---------- Selected passage

Delaying Social Media and Implementing Parental Controls
00:50:12
Speaker
I think we'll start to see more of a wave of, like, we need to pull back on how soon we give it. But it's taken a while to kind of get to this point, but it makes sense because it was so new, right? And parents are trying to figure out how to handle it. But yeah, I do think having some sort of contract in place when they do get a phone
00:50:26
Speaker
and them knowing that at any time you could go through it so that it's not a secret and that you're not invading on their privacy by randomly just checking it, but that also keeps them accountable for the stuff that they're doing on their phone, right? Knowing that at any point, mom and dad might come through and and look at what I'm doing.
00:50:43
Speaker
I'll be honest, to me that sounds like in the perfect world. Yeah, that works amazingly. But I just, I don't know. I have a hard time seeing how like a- There's no perfect world. Like I truly think that's why by the time you give your child access to such things,
00:50:59
Speaker
There needs to be a trust built and a foundation of relationship built between you and them and conversations had about what's safe and unsafe on there. Because really the minute you give them that device is the moment that you unlock all of these things for your children. Yeah. There's a ton of access to anything.
00:51:18
Speaker
be so mindful as to when you give your child access to those things. Because no matter how much you say, I'm going to check your phone or we're going to have a limit of 10 o'clock at night or whatever it is, you've given your child access to all the things in the world and it's going to be harder and harder to pull them off that and to rein it back in once they have it. So I think that's why most of the experts are saying like, wait, wait, wait, yeah right give them a simple phone.
00:51:44
Speaker
And then slowly, like under your guidance, like any skill, like they're going to need to learn how to use it in a safe way. And again, I think, I think about this for us, like comes to like modeling healthy behaviors around phones and stuff like that too. Yeah. Which we aren't necessarily the best models of either. No, exactly. Like we could, we could stand to work on that. I think we talked about that in our new year's podcast is like, that's one of our resolutions for the new year.

--------------------

Things to do |
- a) In the stored item rows, substitute "place" for "locality" in the lines from the one containing "family: Salicaceae" through the one containing "genus: Chamerion". Write those lines out again with nothing else changed.
- b) Extend the conversation about delaying children's access to phones and social media with the next few exchanges.

---------- Records shown

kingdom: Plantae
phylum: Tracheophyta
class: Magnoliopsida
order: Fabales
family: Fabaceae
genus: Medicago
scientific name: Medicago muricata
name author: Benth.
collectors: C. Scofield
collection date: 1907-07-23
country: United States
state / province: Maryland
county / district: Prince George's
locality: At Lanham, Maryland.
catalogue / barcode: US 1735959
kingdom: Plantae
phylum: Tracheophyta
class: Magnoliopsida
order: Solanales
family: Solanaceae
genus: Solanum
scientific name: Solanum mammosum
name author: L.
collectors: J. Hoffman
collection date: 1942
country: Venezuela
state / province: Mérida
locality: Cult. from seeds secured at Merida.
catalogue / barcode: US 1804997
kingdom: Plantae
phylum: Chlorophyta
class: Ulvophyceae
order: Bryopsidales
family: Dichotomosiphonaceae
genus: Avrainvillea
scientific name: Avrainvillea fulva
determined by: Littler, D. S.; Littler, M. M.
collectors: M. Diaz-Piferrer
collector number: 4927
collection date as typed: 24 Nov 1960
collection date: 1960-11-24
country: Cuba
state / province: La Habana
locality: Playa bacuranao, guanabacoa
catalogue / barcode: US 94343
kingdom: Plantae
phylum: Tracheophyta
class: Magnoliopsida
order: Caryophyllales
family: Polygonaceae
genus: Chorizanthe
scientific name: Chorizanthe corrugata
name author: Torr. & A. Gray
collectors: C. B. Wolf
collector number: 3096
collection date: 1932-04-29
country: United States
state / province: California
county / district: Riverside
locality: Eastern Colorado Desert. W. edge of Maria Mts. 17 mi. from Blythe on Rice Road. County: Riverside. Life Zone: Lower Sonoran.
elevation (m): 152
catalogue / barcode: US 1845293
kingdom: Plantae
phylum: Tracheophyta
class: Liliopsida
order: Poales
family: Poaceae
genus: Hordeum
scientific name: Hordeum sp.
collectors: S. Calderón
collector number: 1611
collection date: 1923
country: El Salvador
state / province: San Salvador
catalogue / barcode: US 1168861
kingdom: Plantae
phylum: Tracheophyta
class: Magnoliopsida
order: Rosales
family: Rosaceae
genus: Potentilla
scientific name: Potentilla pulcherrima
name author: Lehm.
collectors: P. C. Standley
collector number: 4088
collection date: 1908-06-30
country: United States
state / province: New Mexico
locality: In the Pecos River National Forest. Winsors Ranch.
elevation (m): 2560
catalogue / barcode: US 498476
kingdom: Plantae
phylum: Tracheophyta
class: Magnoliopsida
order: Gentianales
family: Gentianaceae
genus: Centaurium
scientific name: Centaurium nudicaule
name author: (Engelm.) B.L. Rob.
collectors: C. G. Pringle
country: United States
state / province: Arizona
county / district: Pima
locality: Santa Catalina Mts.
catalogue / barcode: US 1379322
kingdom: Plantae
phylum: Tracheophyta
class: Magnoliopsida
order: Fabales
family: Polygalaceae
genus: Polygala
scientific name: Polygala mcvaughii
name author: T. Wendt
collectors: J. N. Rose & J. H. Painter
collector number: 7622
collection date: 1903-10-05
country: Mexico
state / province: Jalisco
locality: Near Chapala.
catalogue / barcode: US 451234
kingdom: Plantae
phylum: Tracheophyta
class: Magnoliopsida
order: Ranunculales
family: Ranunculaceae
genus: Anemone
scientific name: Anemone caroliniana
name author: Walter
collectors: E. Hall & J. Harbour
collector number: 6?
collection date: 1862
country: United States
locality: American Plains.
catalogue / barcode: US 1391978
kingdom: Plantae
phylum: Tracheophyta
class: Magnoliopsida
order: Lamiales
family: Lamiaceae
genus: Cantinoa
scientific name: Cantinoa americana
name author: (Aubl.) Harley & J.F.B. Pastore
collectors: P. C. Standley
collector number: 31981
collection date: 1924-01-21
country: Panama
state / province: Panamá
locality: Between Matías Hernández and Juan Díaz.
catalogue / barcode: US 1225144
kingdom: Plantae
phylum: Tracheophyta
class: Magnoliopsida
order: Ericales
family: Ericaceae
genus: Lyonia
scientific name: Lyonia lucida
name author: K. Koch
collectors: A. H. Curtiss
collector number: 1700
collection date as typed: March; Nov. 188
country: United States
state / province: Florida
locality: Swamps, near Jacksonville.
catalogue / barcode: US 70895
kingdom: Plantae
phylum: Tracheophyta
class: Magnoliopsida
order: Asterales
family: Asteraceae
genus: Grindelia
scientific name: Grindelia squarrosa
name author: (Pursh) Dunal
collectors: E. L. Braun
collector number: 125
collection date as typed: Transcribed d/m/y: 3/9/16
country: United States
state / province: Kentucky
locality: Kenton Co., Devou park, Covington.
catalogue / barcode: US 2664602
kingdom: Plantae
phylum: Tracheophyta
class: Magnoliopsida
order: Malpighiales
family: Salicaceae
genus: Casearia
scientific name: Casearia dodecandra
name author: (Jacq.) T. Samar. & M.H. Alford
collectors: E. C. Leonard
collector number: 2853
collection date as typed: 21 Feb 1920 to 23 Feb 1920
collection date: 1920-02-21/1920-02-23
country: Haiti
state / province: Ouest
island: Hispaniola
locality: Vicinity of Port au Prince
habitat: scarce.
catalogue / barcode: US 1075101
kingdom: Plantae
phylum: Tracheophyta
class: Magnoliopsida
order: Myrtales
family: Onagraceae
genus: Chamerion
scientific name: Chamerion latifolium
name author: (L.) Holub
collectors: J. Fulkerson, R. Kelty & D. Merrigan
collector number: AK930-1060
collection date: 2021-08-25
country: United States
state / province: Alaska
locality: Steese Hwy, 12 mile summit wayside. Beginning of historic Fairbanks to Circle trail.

--------------------

Answers in order |
- a)
family: Salicaceae
genus: Casearia
scientific name: Casearia dodecandra
name author: (Jacq.) T. Samar. & M.H. Alford
collectors: E. C. Leonard
collector number: 2853
collection date as typed: 21 Feb 1920 to 23 Feb 1920
collection date: 1920-02-21/1920-02-23
country: Haiti
state / province: Ouest
island: Hispaniola
place: Vicinity of Port au Prince
habitat: scarce.
catalogue / barcode: US 1075101
kingdom: Plantae
phylum: Tracheophyta
class: Magnoliopsida
order: Myrtales
family: Onagraceae
genus: Chamerion

- b)
00:52:07
Speaker
Yeah. Okay. I'm sure we could talk more on this, but but. Yeah. Let us know if you want more. I feel like ah social media and like the older kids stuff, that's a whole podcast on its own too. Yeah. I know we have been asked by a certain social media company to allow one of their main directors of youth and whatever to come on. Yeah. But I don't, I don't know how valuable of a conversation that would actually be. Yeah. Scott and I are a little unsure about bringing a guest on who's going to try and talk about how social media is like, we're doing good things for teens.
00:52:37
Speaker
Yep. No part of it is good unless you're going to fully, fully ban teens. Yeah, exactly. So that's where we're at on that. Anyways. Anyway, thank you all for listening. I hope that this helped. I think this was a really valuable episode. Hopefully we gave some decent tips on what to do and what not to do. So wait, Scott, now you're going to be getting called to talk to people about video games and screens and stuff. What do you mean called to talk? Yeah. Like, I dunno, I could see people wanting you to speak on this topic more.
00:53:05
Speaker
Yeah. I mean, if there's anything I could talk on it's that with some level of expertise, it's probably video games. Yeah, exactly. Maybe 3d printing, but I don't feel like I'm an expert on that. So yeah. Maybe get kids into 3d printing instead of video games. All right. Thank you all for listening and we'll talk to you again soon.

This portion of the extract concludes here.